A Six-Percent Problem

In considering the people question, it’s taken me half a career, a lot of reading, and some serious soul-searching to come to this conclusion. While people do matter, where we really need to focus our improvement effort is at the organizational level. Things really clicked when I read Learning to Improve: How America’s Schools Can Get Better at Getting Better. A few key excerpts from the book:

Individual personnel issues, as Tom Nolan, a world-renowned organizational improvement specialist, has noted, are a “six percent problem.” Nolan’s point is that problematic personnel typically account for only a small percentage of an organization's overall performance problems. The predominant cause of failure lie elsewhere- in how we organize the work that we ask people to carry out.

The evidence from over a half century of effort across numerous sectors and industries is clear: improving productivity in complex systems is not principally about incentivizing more individual effort, preaching about better intentions, or even enhancing individual competence. Rather, it is about designing better processes for carrying out common work problems and creating more agile mechanisms for sensing and reacting to novel situations (p. 61).”[2]

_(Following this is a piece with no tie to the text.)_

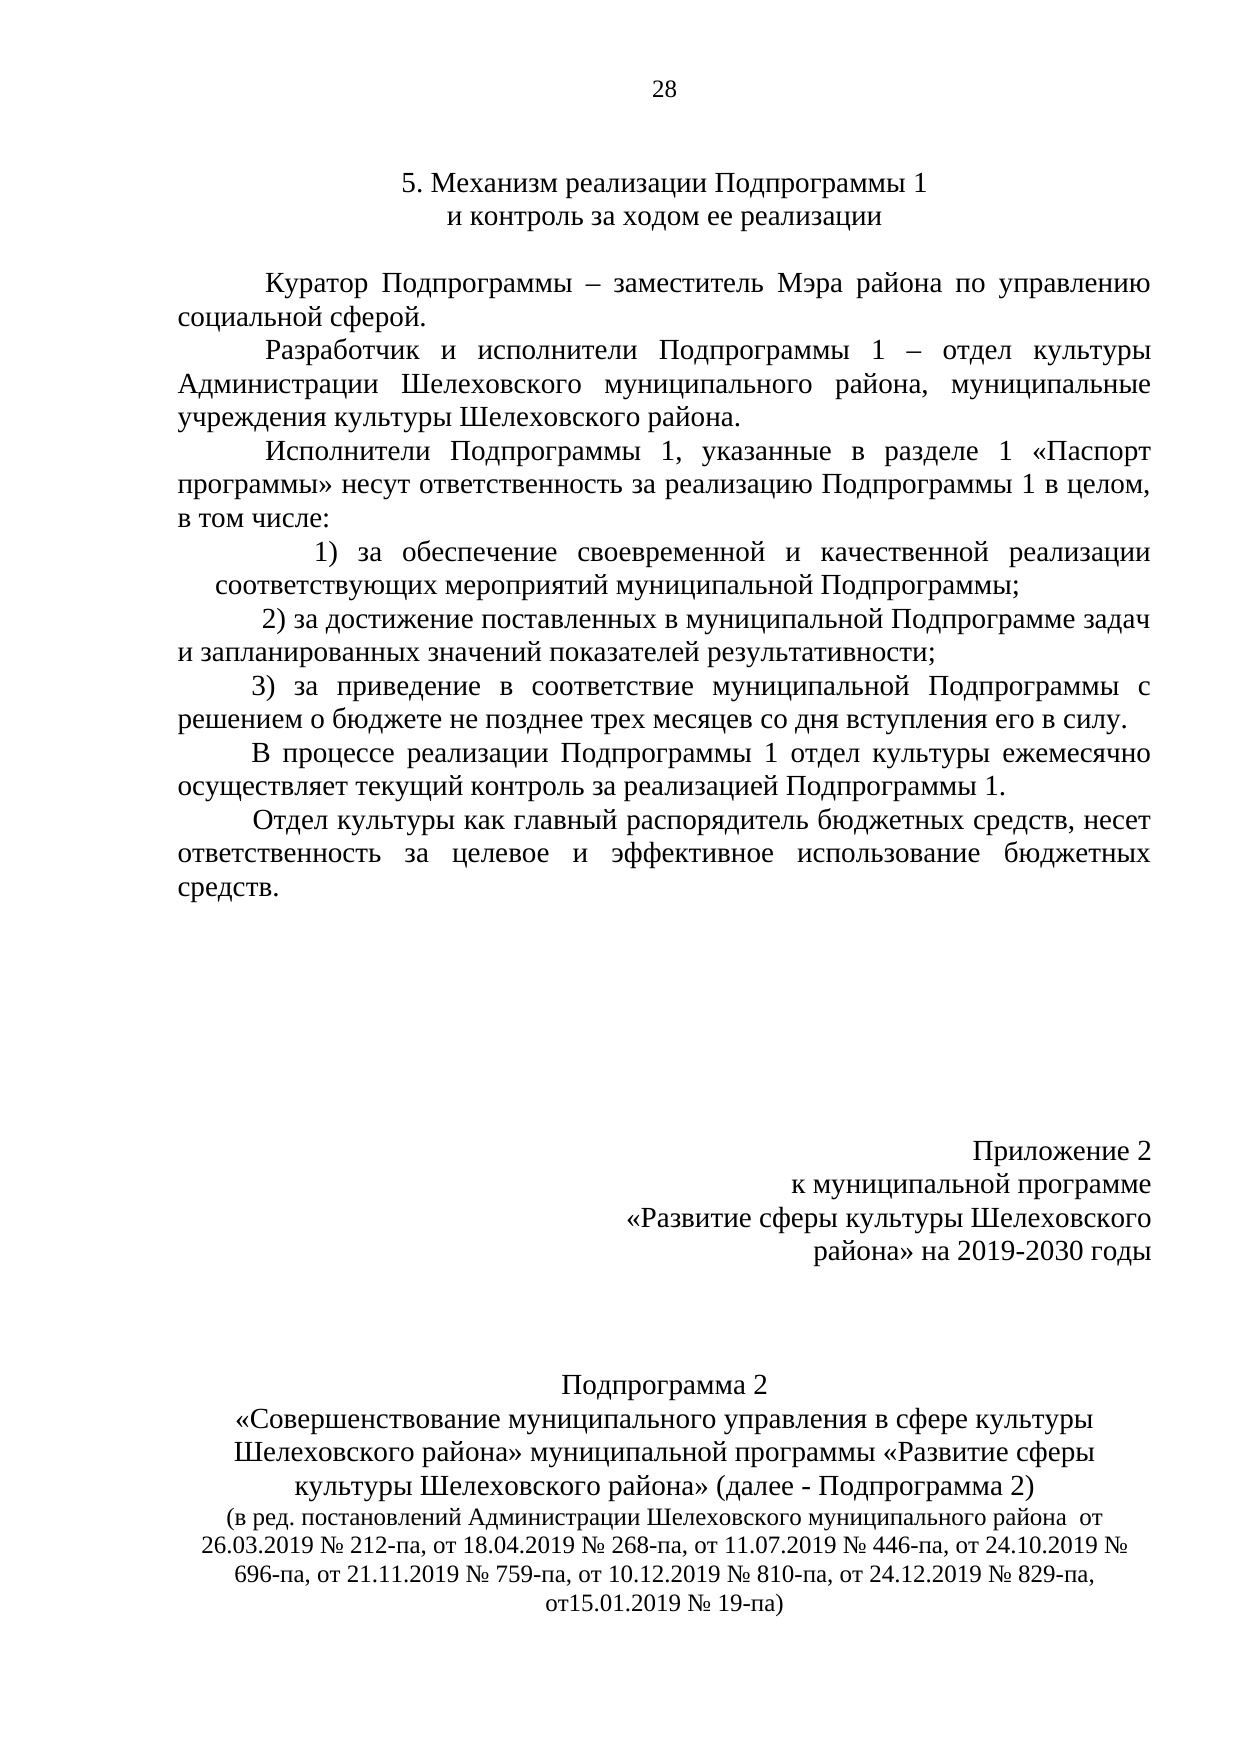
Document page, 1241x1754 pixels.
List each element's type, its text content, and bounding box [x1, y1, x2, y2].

Improvement in High-Poverty Schools

And, what does this finding mean for high-poverty schools that often face significantly more obstacles to organizing the work needed for improvement? More on this from Learning to Improve:

These schools are doubly challenged in confronting the vast human needs of their student and family populations while at the same time having to manage a huge array of specialists, programs, and external connections targeting these students. These schools are chronically stressed work environments. Even when successful for a period of time, they remain ever vulnerable to future failure (p. 63).

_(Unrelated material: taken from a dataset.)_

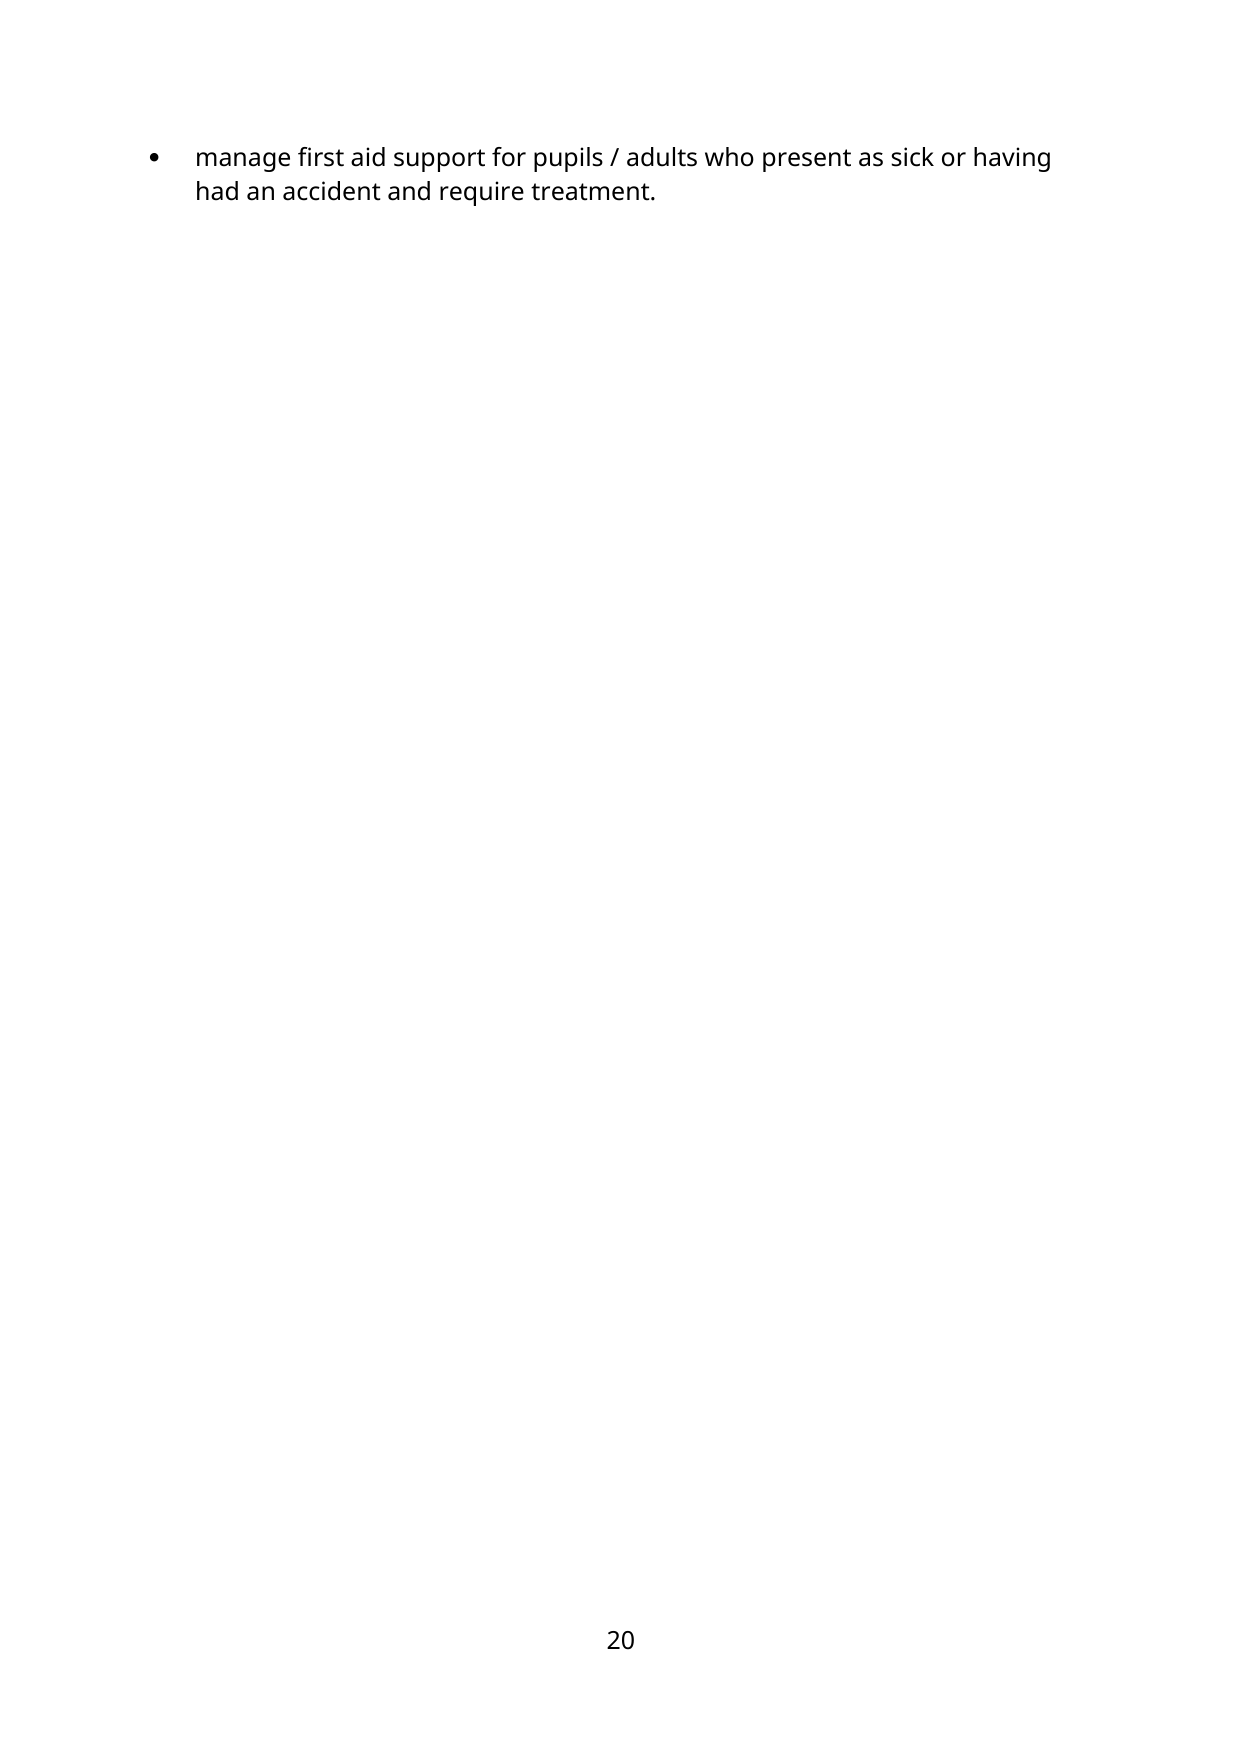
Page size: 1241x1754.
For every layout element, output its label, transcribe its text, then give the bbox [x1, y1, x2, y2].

list manage first aid support for pupils / adults who present as sick or having had an accident and require treatment. [150, 139, 1090, 208]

The essential supports (see below) necessary for improvement are no different in high-poverty schools than in more affluent schools. However, getting high-poverty schools to become highly functioning organizations requires significantly more work and coordination.

Focusing Improvement Efforts

So, if improvement is more about carefully organizing the work processes in schools as opposed to focusing solely on individual performance, where should we focus our efforts? 

At the School Performance Institute (SPI), we’ve chosen to focus on the Essential Supportsframework developed by the University of Chicago’s Consortium on School Research. This team of researchers identified five organizational features of schools that interact with life inside of classrooms and are essential to advancing student achievement. They include:

  1. Ambitious Instruction
  2. Collaborative Teachers
  3. Effective Leaders
  4. Involved Families
  5. Supportive Environment

The Chicago researchers noted that schools that are strong on at least three out of five of these essential supports are ten times more likely to improve student learning outcomes, attendance, graduation rates, college matriculation, and teacher retention when compared to schools that are weak in three or more essential supports.

SPI’s organizational performance work has been developed both through alignment with the Chicago study as well as through the careful study of high impact best practices at a number of high-performing, high-poverty schools across the country.

Those that choose to do school improvement work, especially in high-poverty schools, have a long and tough road ahead. At the School Performance Institute, we are excited to share what we’ve learned over the last decade in the hopes we can make that road a bit smoother for others.

[1] Marzano, R.J., Waters, T., & McNulty, B. (2005). School leadership that works: From research to results. Alexandria, VA: Association for Supervision and Curriculum Development.

[2] Bryk, A., Gomez, L., Grunow, A., & LeMahieu, P. (2015). Learning to Improve: How America’s Schools Can Get Better at Getting Better. Cambridge, MA: Harvard Education Press.